Personal information
- Full name: Louis Charles Petersen
- Born: 19 April 1897 Akaroa, New Zealand
- Died: 25 June 1961 (aged 64) Christchurch, New Zealand

Playing information
- Weight: 81 kg (12 st 11 lb)

Rugby union
- Position: Loose forward
Club
| Years | Team | Pld | T | G | FG | P |
| 19??–24 | Marist Old Boys |  |  |  |  |  |
Representative
| Years | Team | Pld | T | G | FG | P |
| 1919–23 | Canterbury | 19 |  |  |  |  |
| 1921–23 | New Zealand | 0 | 0 | 0 | 0 | 0 |

Rugby league
- Position: Second-row
Club
| Years | Team | Pld | T | G | FG | P |
| 1924–26 | Marist Old Boys |  |  |  |  |  |
Representative
| Years | Team | Pld | T | G | FG | P |
| 1924–26 | Canterbury |  |  |  |  |  |
| 1924–27 | New Zealand | 3 | 1 | 0 | 0 | 3 |
| 1926 | South Island | 1 |  |  |  |  |
- Source: Scrum.com

= Lou Petersen =

New Zealand international rugby footballer (1897–1961)

Louis Charles Petersen (19 April 1897 – 25 June 1961) was a dual-code rugby footballer who represented New Zealand in rugby union and rugby league.

==Early years==
Petersen served with the New Zealand Expeditionary Force in World War I and it was here that he developed his football skills, playing for the "Trench team".

==Rugby union career==
Petersen began his career with the Marist Old Boys club in Christchurch and in 1919 was first selected to represent Canterbury. He made the South Island side in 1919, 1920 and 1921.

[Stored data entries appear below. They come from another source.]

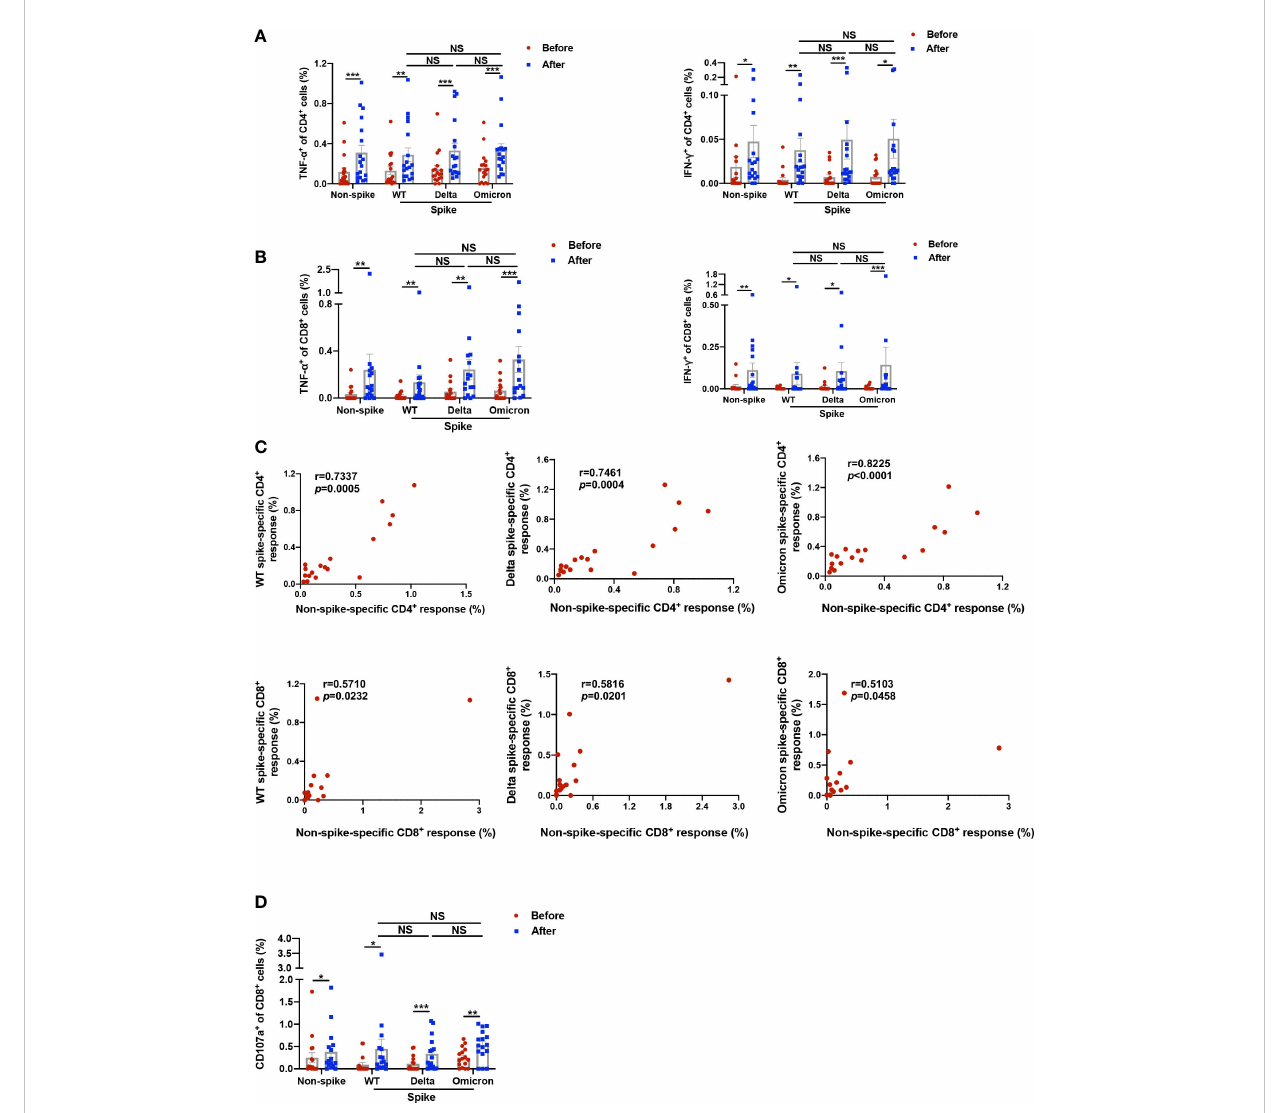
FIGURE 2 Functional analysis of non-spike and spike-speci fi c CD4 + and CD8 + T cell responses. PBMCs obtained before and 1-2 weeks after the third dose of CoronaVac were stimulated with spike peptide pools from WT, Delta, and Omicron as well as a non-spike peptide pool from WT SARS-CoV-2 for 20 h. (A – C) TNF- a and IFN- g -producing CD4 + and CD8 + T cells in response to non-spike and spike peptides were detected by intracellular cytokine staining. (A) Data showed percentages of TNF- a and IFN- g -producing CD4 + T cells against non-spike and spike peptides. (B) Data showed percentages of TNF- a and IFN- g -producing CD8 + T cells against non-spike and spike peptides. (C) Cytokine-secreting CD4 + and CD8 + T cells against non-spike and spike peptides after the booster dose were calculated by aggregating amounts of TNF- a and IFN- g -producing CD4 + /CD8 + T cells, including TNF- a + IFN- g - , TNF- a + IFN- g + , and TNF- a - FN- g + . Correlation analysis curve was plotted by the percentage of cytokine-secreting non- spike-speci fi c CD4 + and CD8 + cells to their corresponding percentage of spike-speci fi c CD4 + and CD8 + cells from WT, Delta, and Omicron. r, correlation coef fi cient. (D) Data showed percentages of CD107a + CD8 + T cells against non-spike and spike peptides determined by fl ow cytometry. Each point represents raw data for a single participant. Percentages show the percentage of T cells after subtracting the background value in a DMSO stimulation. Comparisons were performed via Wilcoxon matched-pairs signed rank test between two groups or Friedman test with Dunn ’ s multiple comparisons test among multiple groups. Correlation analysis was performed via nonparametric spearman correlation. n = 16 - 18. * p < 0.05, ** p < 0.01, *** p < 0.001. NS, not signi fi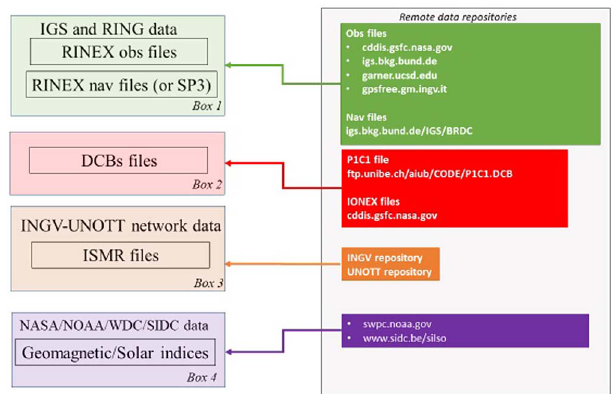
Fig. 3. Block diagram summarizing the data repositories necessary to run the RPF 2 algorithms. In addition to the world wide recognized repositories, note the RING geodetic network (http://ring.gm.ingv.it/), constituted by about 180 dual frequency receivers over Italy managed by Istituto Nazionale di Geo fi sica e Vulcanolgia (INGV, Italy) and the ISMRs (sampling at 50 Hz) operational at Northern Europe managed by INGV and University of Nottingham (UNOTT, United Kingdom) (Table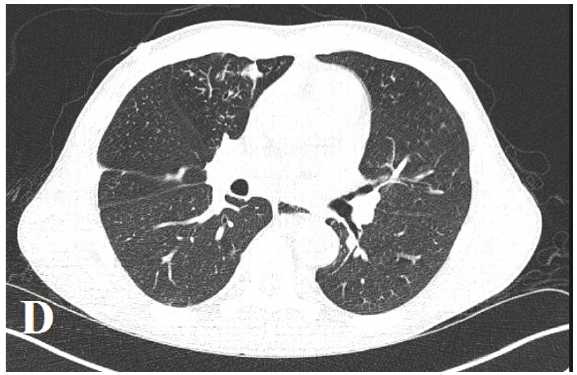
Figure 4: Resolution of hydropneumothorax.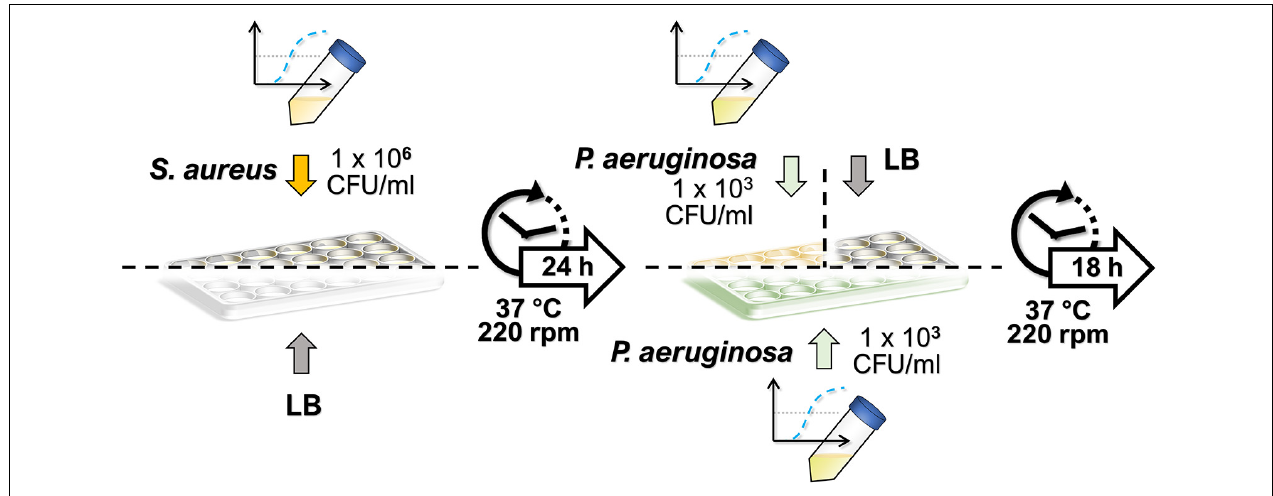
FIGURE 1 | Culturing protocol of dual-species biofilms. Staphylococcus aureus biofilms were allowed to develop for 24 h, after which a low-concentration inoculum of Pseudomonas aeruginosa was added, and the dual-species biofilm was incubated under the same culture conditions for 18 h. Single-species biofilms were obtained by adding sterile lysogeny broth in place of the second species during culturing.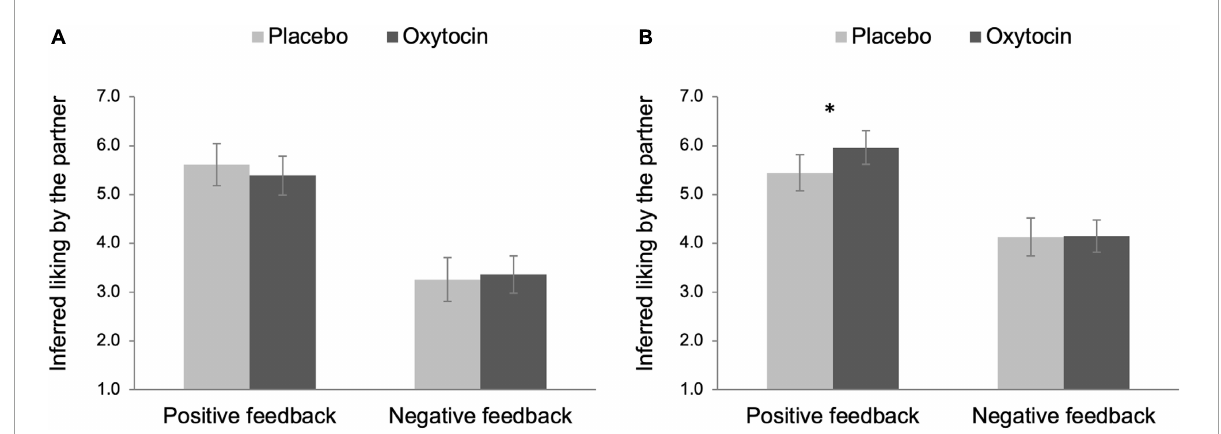
FIGURE4 Partner perception before (A) and after (B) the in-person interaction as a function of intranasal spray (placebo vs. oxytocin) in each feedback condition. Higher number indicates that participants perceived their partner to have more favorable attitudes toward them. Error bars indicate 95% confidence intervals. ∗ p <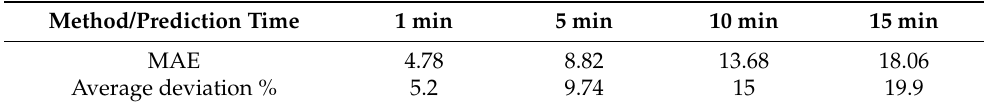
Figure 8. Test dataset input parameters. Table 2. Mean absolute error (MAE) and average variation between the actual and predicted coarse return on the test dataset.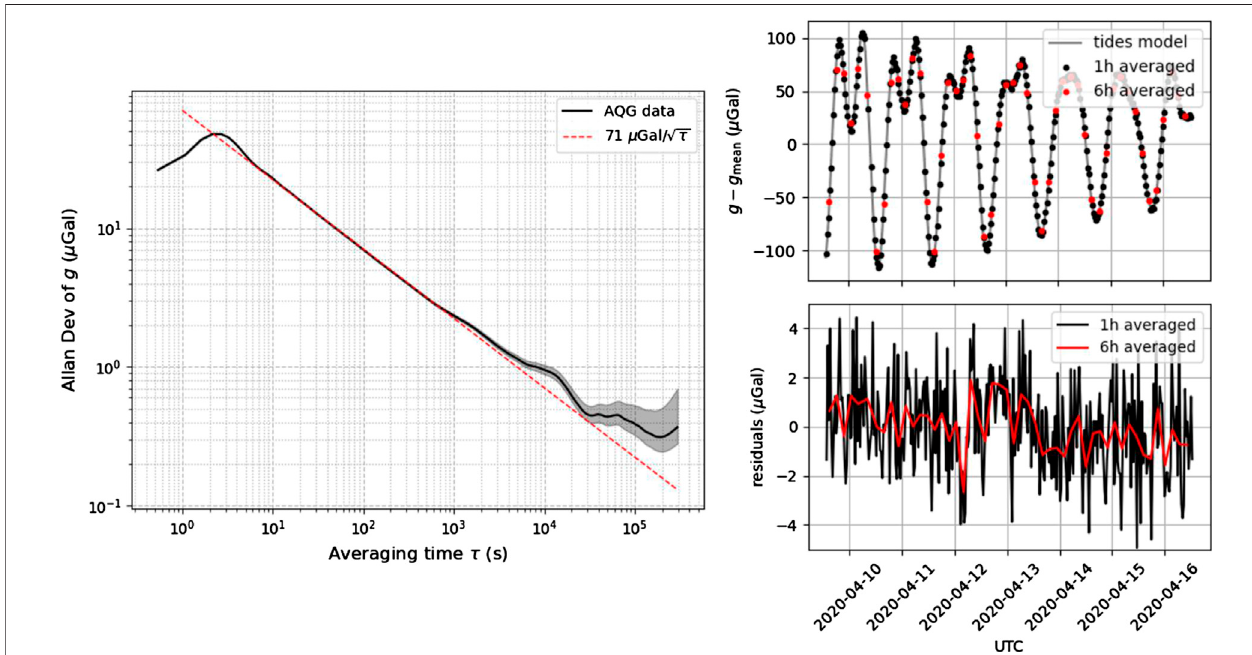
FIGURE9 | Resultsfroma1-weekcontinuousgravitymeasurementinTalence,France,inApril2020. Left: Allandeviationofgravityresiduals.Sensitivityis71 µGal/ √ t and stability over averaging times longer than 10 4 s is below 1 µGal. Top right: raw measurements, averaged over 1 h (black dots), 6 h (red dots) and the local tide model (solidline). Bottom right: gravity residuals after correctionfor tidaleffectsand atmosphericpressure.Standard deviation for a1 h (6 h) averaging timeis1.9 µGal(1.0 µGal).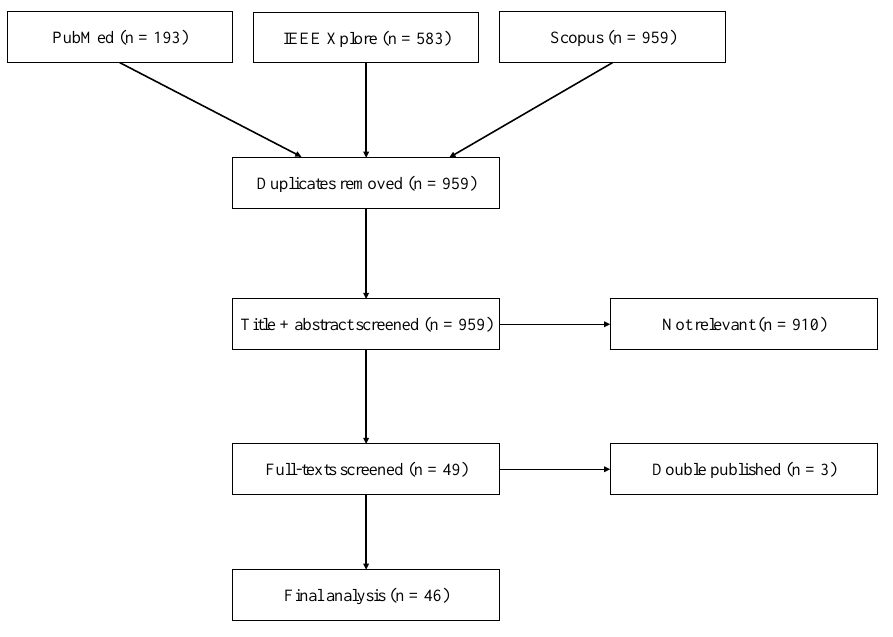
Figure 2. Result of literature review.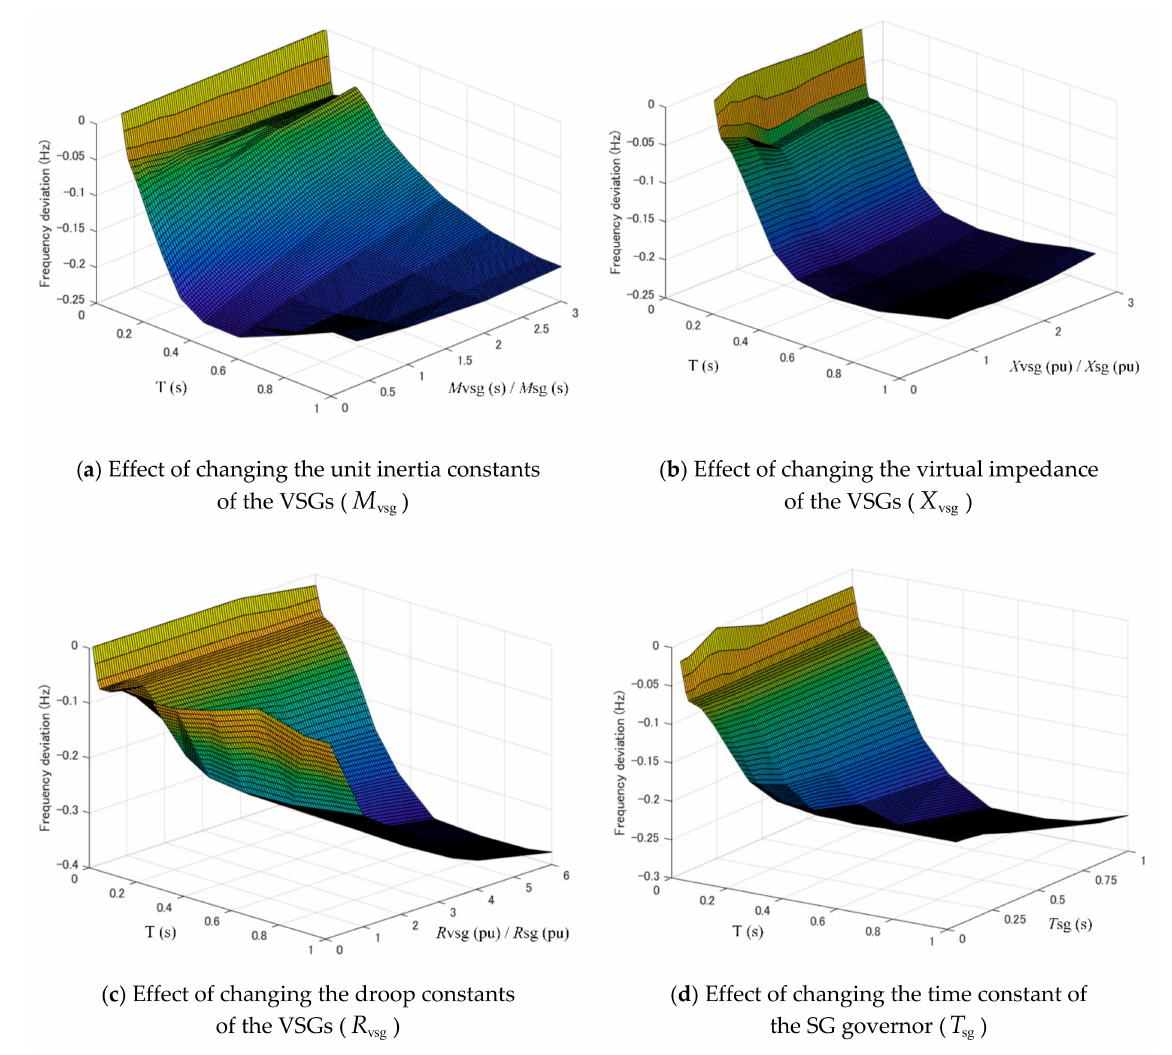
Figure 10. Variation in the frequency deviation of the center of inertia of the system for various generator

In 1922 Petersen was called up to the All Blacks and he played in eight games for New Zealand, although he did not appear in any Test matches.

In 1924 Marist Old Boys became locked in a dispute with the Canterbury Rugby Union and quit, instead fielding rugby league and soccer teams. Petersen followed the club, taking up rugby league.

==Rugby league career==
Petersen made an immediate impact and was one of the six Marist Old Boys players who were selected to represent New Zealand that season. In total, Petersen played in three Test matches for New Zealand in rugby league. He captained Canterbury in 1925 and played for the South Island in 1926.

Petersen was part of the 1926–1927 tour of Great Britain that was marred by strike and he was one of the seven players suspended for life by the New Zealand Rugby League on his return. The ban was lifted in 1962, one year after Petersen's death.

==Death==
Upon his death in 1961, the Press wrote a lengthy obituary detailing his skills as a rugby and rugby league player. It was mentioned that his nickname have been "Big Pete".